Das große Feilschen ums Innenministerium
Die ÖVP will das Schlüsselressort nicht an die Freiheitlichen abtreten. Bleibt Wolfgang Sobotka deshalb im Amt? Was das Sozialministerium für die SPÖ war, ist das Innenministerium für die FPÖ und die ÖVP.
So einträchtig die Koalitionsverhandlungen zwischen ÖVP und FPÖ bisher verlaufen sind – an einem Punkt könnten die thematischen Überschneidungen zum Problem werden: Wenn es um die Frage geht, wer das Innenressort bekommt.
Was das Sozialministerium für die SPÖ war, ist das Innenministerium für die FPÖ und die ÖVP unter Sebastian Kurz: jenes Ressort, in dem sich die Leitagenda am ehesten in konkrete Politik übersetzen lässt. Und da sich beide Seiten stark über eine restriktive Sicherheitspolitik definieren, beanspruchen sie nun auch jenes Ministerium für sich, in dem die sicherheitspolitischen Fäden zusammenlaufen.

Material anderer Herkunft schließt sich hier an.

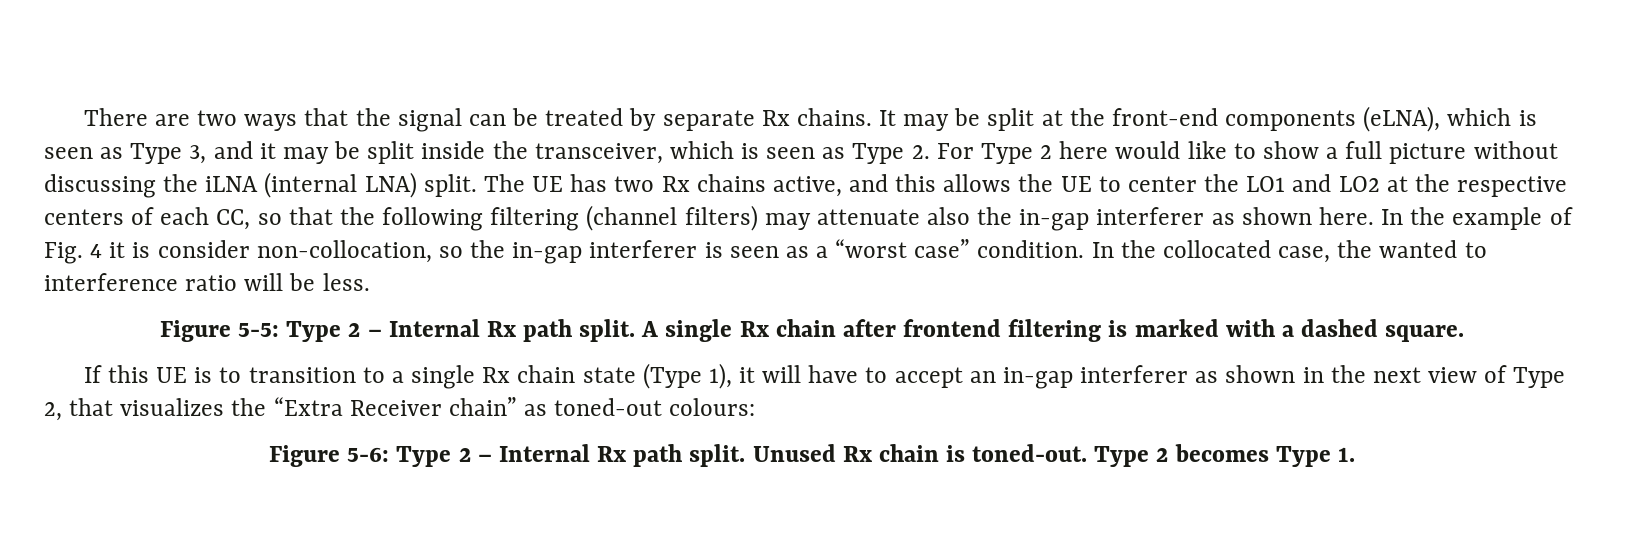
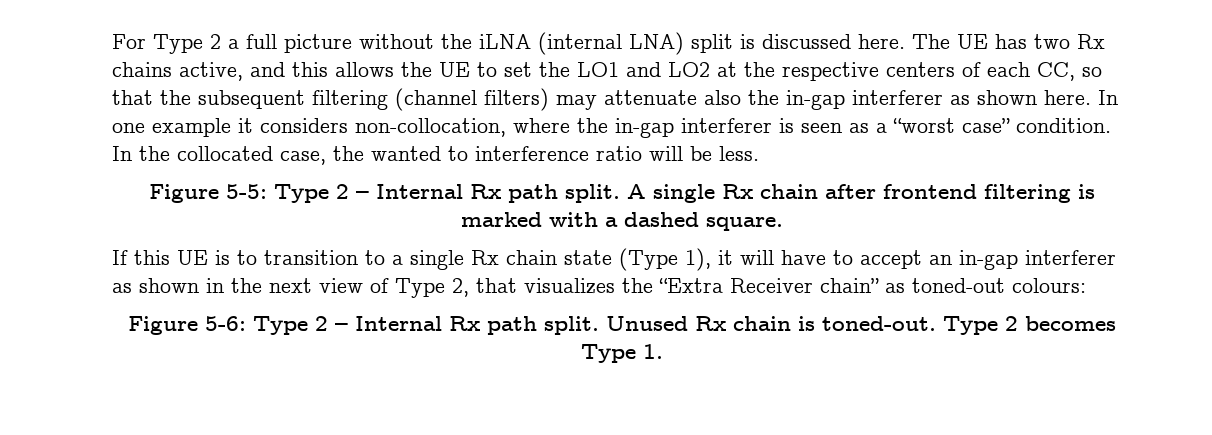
[83,106,1537,132] [44,141,1319,164] There are two ways that the signal can be treated by separate Rx chains. It may be split at the front-end components (eLNA), which is seen as Type 3, and it may be split inside the transceiver, which is seen as Type 2. For Type 2 here would like to show -> [112,34,221,54] For Type 2
[44,174,156,198] discussing -> (434, 41) none
[423,174,477,197] split. -> [691,34,905,53] split is discussed here.
[1127,176,1197,192] center -> [504,62,532,77] set
[382,207,484,231] following -> [198,90,305,109] subsequent
[1410,207,1573,230] [44,240,463,264] the example of Fig. 4 it is consider non-collocation, so -> [112,118,570,137] one example it considers non-collocation, where

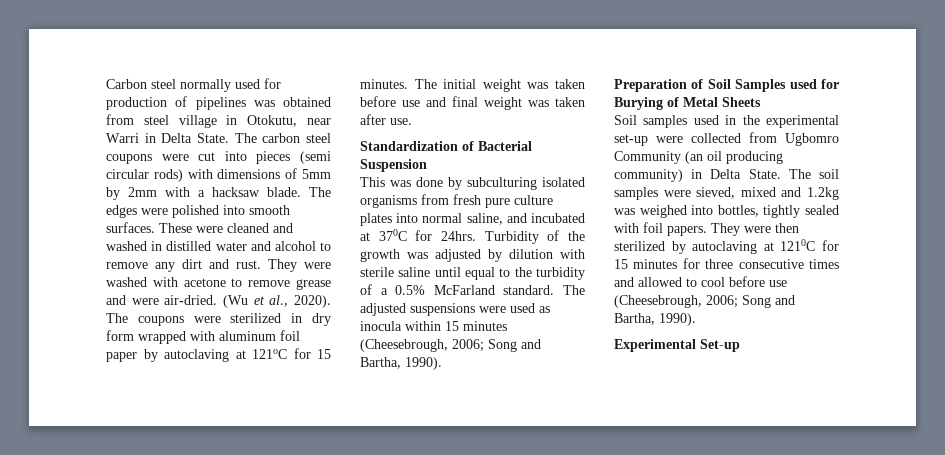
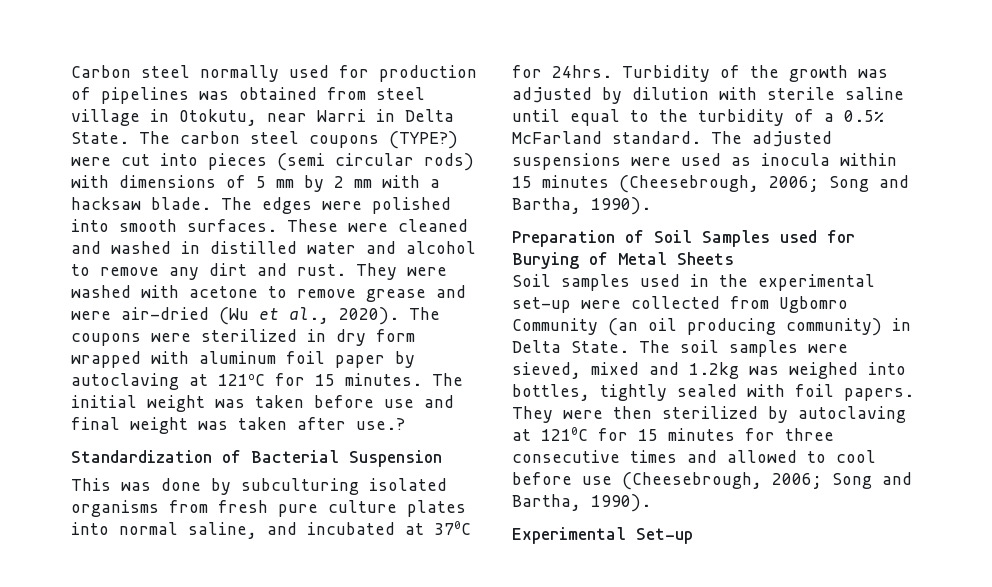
(152, 159) none -> [389,131,458,149] (TYPE?)
[302,169,331,179] [106,187,157,200] 5mm by 2mm -> [256,175,372,192] 5 mm by 2 mm
[164,295,218,305] air-dried. -> [121,307,209,320] air-dried
[390,118,412,125] use. -> [356,418,405,430] use.?

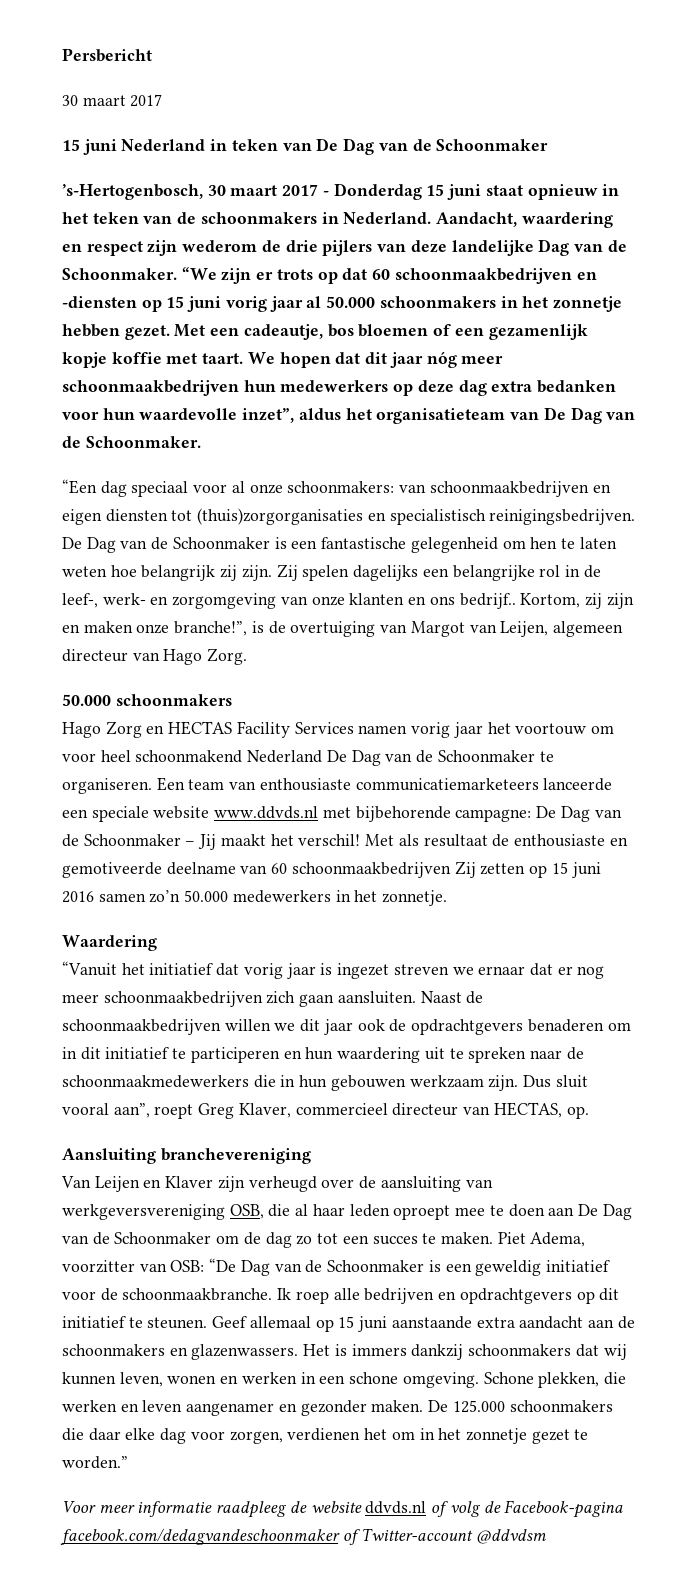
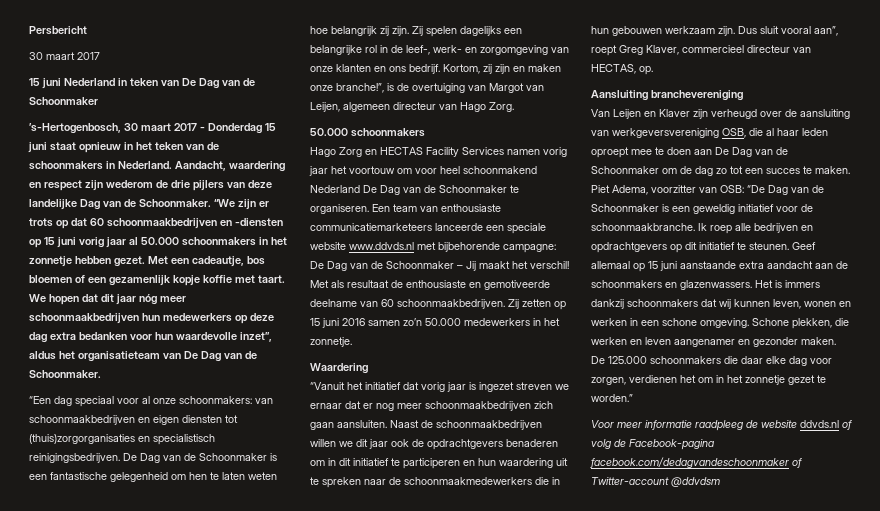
[459,593,516,609] bedrijf.. -> [409,64,440,74] bedrijf.
[291,862,451,878] schoonmaakbedrijven -> [397,299,505,309] schoonmaakbedrijven.

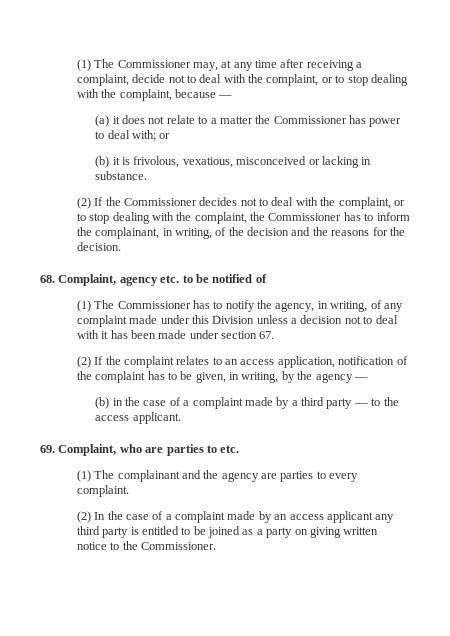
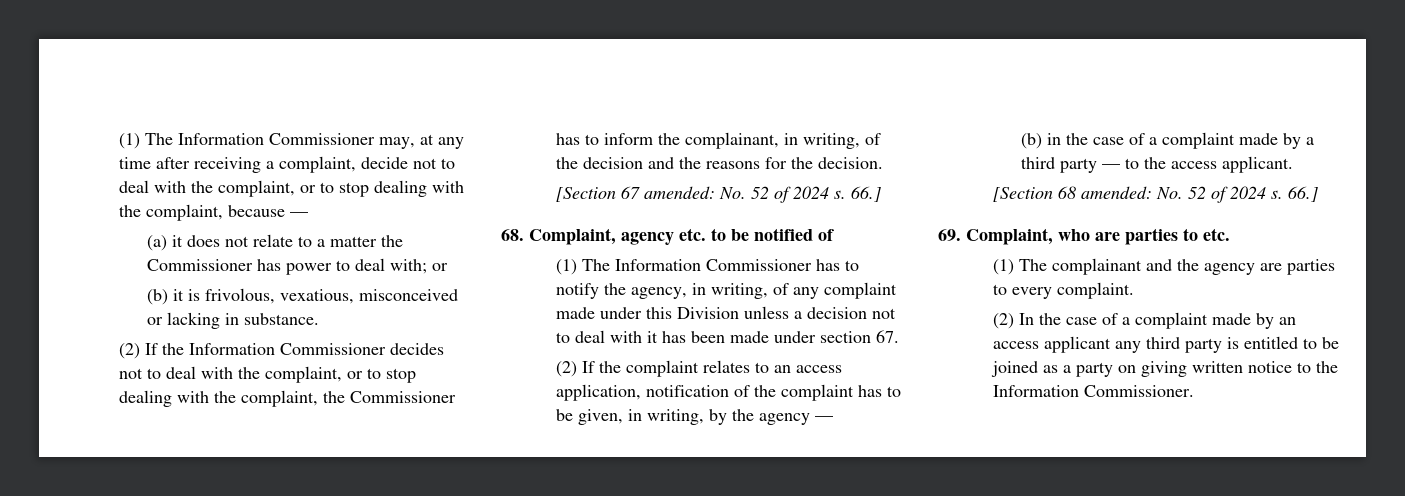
[76,59,115,71] (1) The -> [119,133,265,149] (1) The Information
(121, 201) none -> [189,343,276,355] Information
(121, 246) none -> [556,186,882,203] // [Section 67 amended: No. 52 of 2024 s. 66.]
(115, 304) none -> [615,259,702,271] Information
(181, 418) none -> [993,186,1319,203] // [Section 68 amended: No. 52 of 2024 s. 66.]
(138, 545) none -> [993,385,1080,397] Information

Anders gesagt: Die FPÖ hat das Innenministerium zur Koalitionsbedingung erhoben. Doch die ÖVP denkt nicht daran, dieses Schlüsselressort, das sie seit dem Jahr 2000 – seit Ernst Strasser – besetzt, einfach aufzugeben. Hinzu kommt nämlich noch, dass der Innenminister vergleichsweise viel Gestaltungsspielraum hat, deutlich mehr als etwa der Außenminister. Dass er neben dem Finanzminister über das größte Datenmaterial und dementsprechend viel Macht verfügt. Und dass seine Themen, vom Reisepass bis zur Grenzsicherung, weniger abstrakt sind als in anderen Ressorts.
Und deshalb beginnt nun schön langsam das große Feilschen ums Innenministerium. Einig ist man sich offenbar nur darüber, dass Innere Sicherheit und Landesverteidigung weiterhin nicht in den Händen derselben Partei sein sollen. FPÖ-Chef HeinzChristian Strache hat diese Woche vor Journalisten gemeint, dass er selbst eher kein Großressort übernehmen werde, weil dann die Doppelbelastung als Vizekanzler zu groß wäre. Sollte das Innenministerium an die ÖVP gehen, hat jedenfalls Wolfgang Sobotka gute Chancen, im Amt zu bleiben. Hört man zumindest aus der Partei.
Offiziell wird über Ressortverteilung und Personen erst im Finale gesprochen, laut inoffiziellem Zeitplan also erst am Wochenende von 8. bis 10. Dezember. Sollte es da zu keinem Abschluss kommen, vertagen sich ÖVP und FPÖ – aus Rücksicht auf die Weihnachtszeit – wohl auf Jänner.
Fürs Erste aber haben die Verhandler ihre Frequenz erhöht. Die Steuerungsgruppe mit Kurz und Strache trifft sich jetzt nahezu täglich. Am Mittwoch wurde neben den Kapiteln Arbeit, Sport und Kultur auch über Integration gesprochen, einen anderen schwarz-blauen Schlüsselbereich. Hier stellt sich die Frage, was mit der dazugehörigen Sektion geschieht: Bleibt sie im Außenamt? Übersiedelt sie ins Innenministerium, wo Kurz einst Staatssekretär war? Oder gibt es einen Plan C – sprich: ein eigenes Ministerium?